Which has better profit margins — DEC or WMB?

The Williams Companies, Inc.

(WMB) is the more profitable company, earning 21. 9% net margin versus 21. 2% for Diversified Energy Company PLC — meaning it keeps 21. 9% of every revenue dollar as bottom-line profit. Operating margin tells a similar story: WMB leads at 36. 8% versus 15. 1% for DEC. At the gross margin level — before operating expenses — WMB leads at 42. 9%, reflecting greater pricing power or product mix advantage. Stronger margins indicate durable pricing power, lower cost of revenue, or higher mix of software/services. They are one of the clearest signs of business quality.

07

Is DEC or WMB more undervalued right now?

On forward earnings alone, Diversified Energy Company PLC (DEC) trades at 8.

6x forward P/E versus 33. 1x for The Williams Companies, Inc. — 24. 5x cheaper on a one-year earnings basis.
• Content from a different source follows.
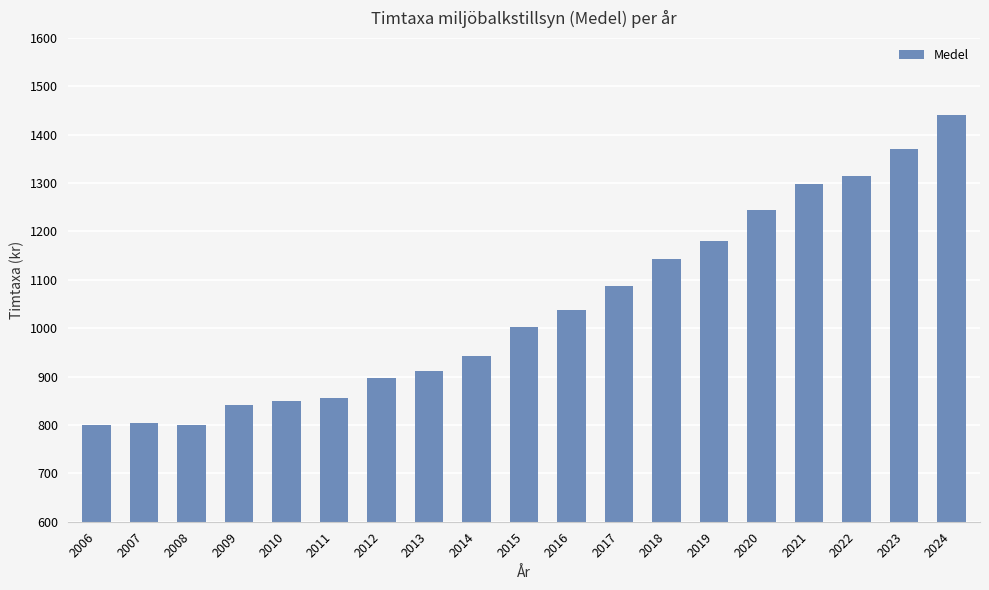

Is it true that the value at 2017 is 1086.5?

True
Analyst consensus price targets imply the most upside for DEC: 38. 4% to $22. 33.

08

Which pays a better dividend — DEC or WMB?

All stocks in this comparison pay dividends.
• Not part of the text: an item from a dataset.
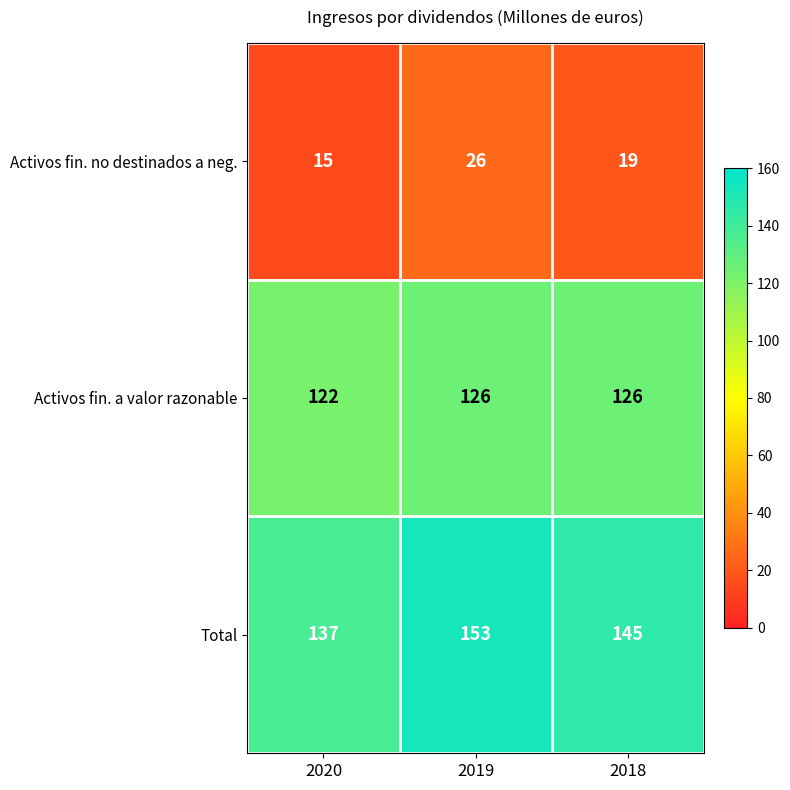

Is it true that Total equals 145 at 2018?

True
Diversified Energy Company PLC (DEC) offers the highest yield at 7. 1%, versus 2. 6% for The Williams Companies, Inc. (WMB).

09

Is DEC or WMB better for a retirement portfolio?

For long-horizon retirement investors, The Williams Companies, Inc.

(WMB) is the stronger choice — it scores higher on the combination of lower volatility, dividend reliability, and long-term compounding (low volatility (β 0. 13), 2. 6% yield, +356. 4% 10Y return). Both have compounded well over 10 years (WMB: +356. 4%, DEC: +13. 3%), confirming both are viable long-term holds — but the lower-volatility option typically results in less emotional selling during corrections. Retirement portfolios generally favour predictability over maximum returns. Consult a financial advisor before making allocation decisions.

10

What are the main differences between DEC and WMB?

Both stocks operate in the Energy sector, making this a peer-level intra-sector comparison — the same macro tailwinds and headwinds will affect both.

In terms of investment character: DEC is a small-cap high-growth stock; WMB is a mid-cap quality compounder stock. These fundamental differences mean investors should not choose between them on a single metric — the "better stock" depends entirely on which of these characteristics aligns with your investment strategy.

Find Stocks Like These

Explore pre-built screens for each stock's profile, or build a custom screen to find stocks that outperform both.

Stocks Like

DEC

High-Growth Compounder

  • Sector: Energy
  • Market Cap > $100B
  • Revenue Growth > 47%
  • Net Margin > 6%
Run This Screen
Stocks Like

WMB

Dividend Mega-Cap Quality

  • Sector: Energy
  • Market Cap > $100B
  • Net Margin > 14%
  • Dividend Yield > 1.0%
Run This Screen
Custom Screen

Beat Both

Find stocks that outperform DEC and WMB on the metrics below

Revenue Growth>
%
(DEC: 95.7% · WMB: -0.6%)
Net Margin>
%
(DEC: 10.5% · WMB: 23.8%)
P/E Ratio<
x
(DEC: 3.5x · WMB: 36.3x)

You Might Also Compare

Based on how these companies actually compete and overlap — not just which sector they're filed under.